- The paper presents a novel three-hop reasoning framework that leverages chain-of-thought prompting to address implicit sentiment analysis.
- It demonstrates significant improvements by boosting F1 scores by over 6% in supervised setups and achieving a 50% increase with GPT-3.
- The study highlights the crucial role of model scale and self-consistency mechanisms in enhancing reasoning accuracy and sentiment prediction.
Introduction
Sentiment analysis has traditionally relied on deciphering explicit emotional expressions within texts. However, implicit sentiment analysis (ISA) presents a greater challenge due to its reliance on subtle cues and the necessity for multi-hop reasoning to uncover the underlying sentiment. Recent advancements in chain-of-thought (CoT) prompting with LLMs have opened new avenues for addressing ISA. This paper introduces a novel Three-hop Reasoning (THO R) framework built upon this CoT concept to better tackle the intricacies involved in ISA.
Three-hop Reasoning Framework
The THO R framework operates through a three-step prompting process, using LLMs to infer the implicit aspect, opinion, and ultimately the sentiment polarity. This progression mirrors a human-like approach to sentiment grasp, starting from the initial aspect and moving towards a sentiment conclusion. The paper describes a self-consistency mechanism, inspired by Wang et al. (2022b), which selects consistent candidate answers to improve reasoning accuracy. Furthermore, for supervised setups, the authors introduce a reasoning revision method where intermediate reasoning steps are utilized as model inputs, guided by gold labels to rectify the reasoning pathway.
Experimental Results
The THO R framework's effectiveness is evident, showcasing a significant improvement over existing methods. In supervised setups, Flan-T5 (11B), a THO R-enhanced LLM, surpassed the best-performing baseline by over 6% F1 score. When applied to GPT-3 (175B) without fine-tuning, THO R achieved an impressive 50% increase in the state-of-the-art F1 score. These results underline the importance of model size in achieving substantial gains with CoT-based methods, with larger LLMs benefiting more from THO R's reasoning capabilities.

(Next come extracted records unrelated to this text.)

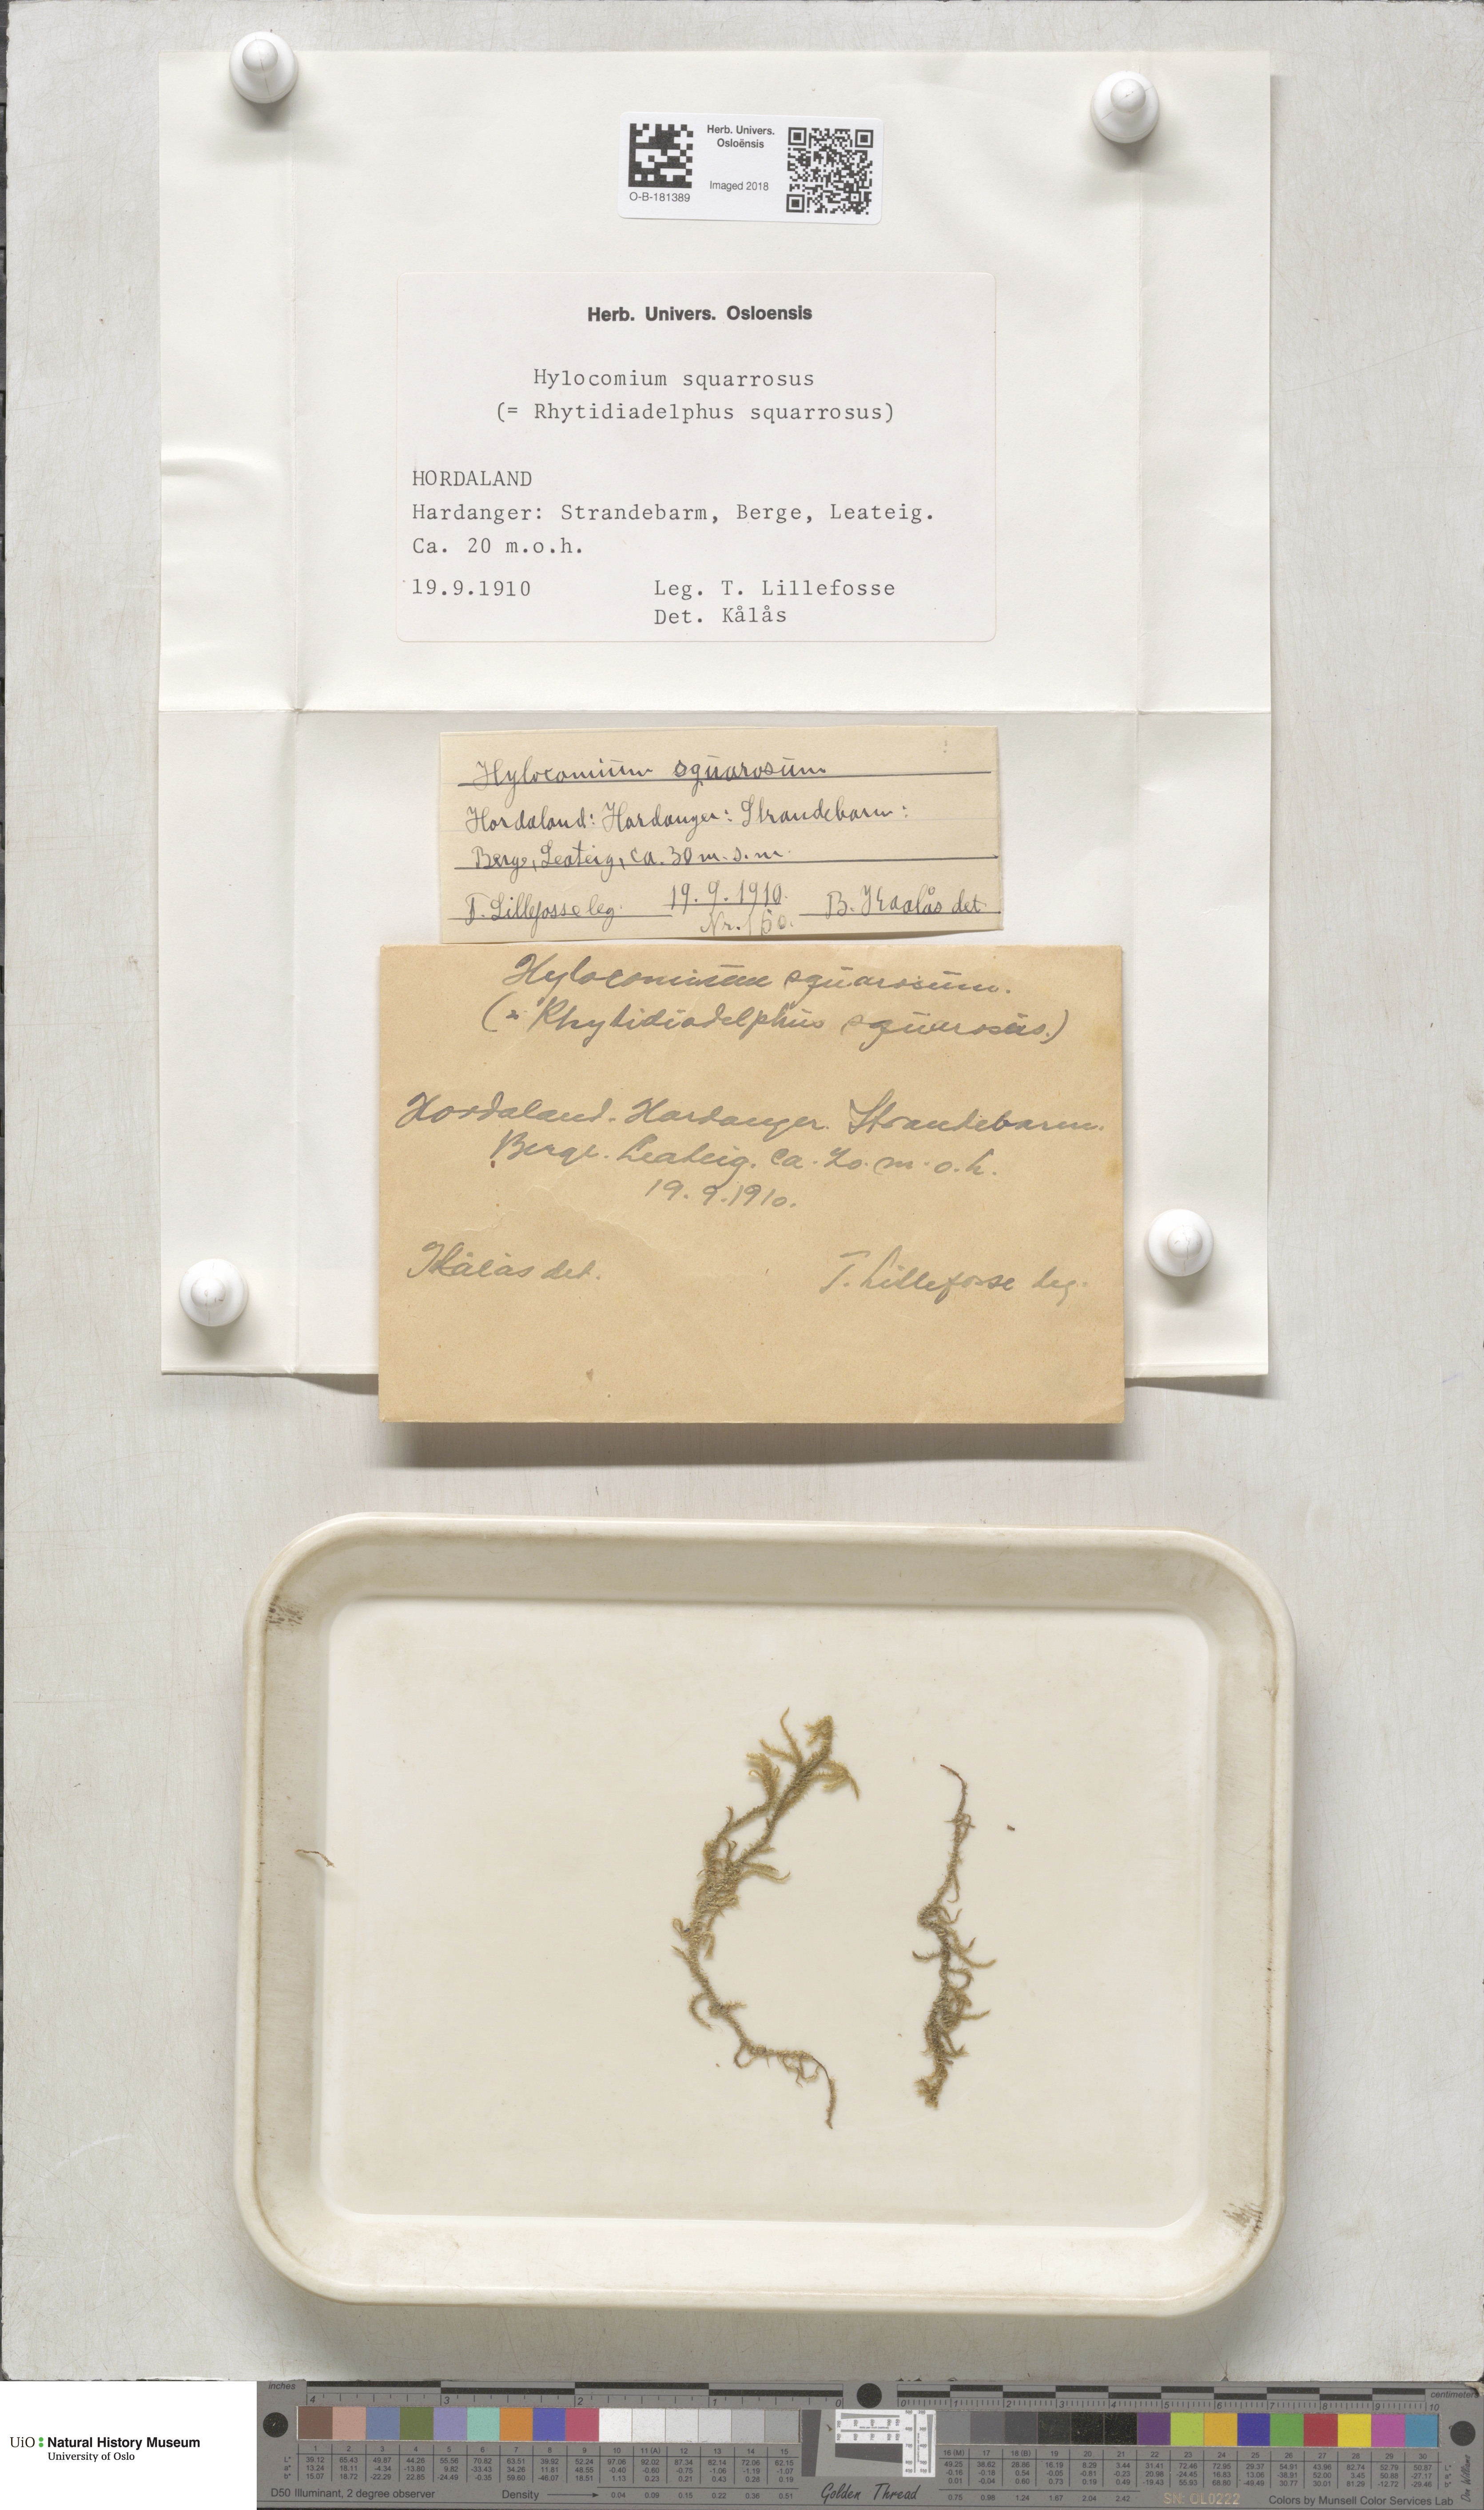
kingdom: Plantae
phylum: Bryophyta
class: Bryopsida
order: Hypnales
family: Hylocomiaceae
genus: Rhytidiadelphus
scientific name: Rhytidiadelphus squarrosus
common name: Springy turf-moss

Conclusion and Limitations
This paper contributes a pioneering approach to ISA by leveraging a CoT framework that mimics human thought processes. It establishes that reasoning through CoT not only improves attribute and sentiment prediction but also reveals the potential of LLM-based CoT frameworks in other NLP tasks. The primary limitation acknowledged is the diminished impact of THO R on smaller LLMs. This phenomenon stresses the significance of model scale in harnessing the full power of LLMs within the THO R framework. Future research could explore enhancing the efficacy of THO R on LLMs of various scales or applying the model to different NLP challenges. The supplementary material provided, including GitHub repository and real-case testing examples, indicates the thoroughness of the research and the practical application of the proposed framework.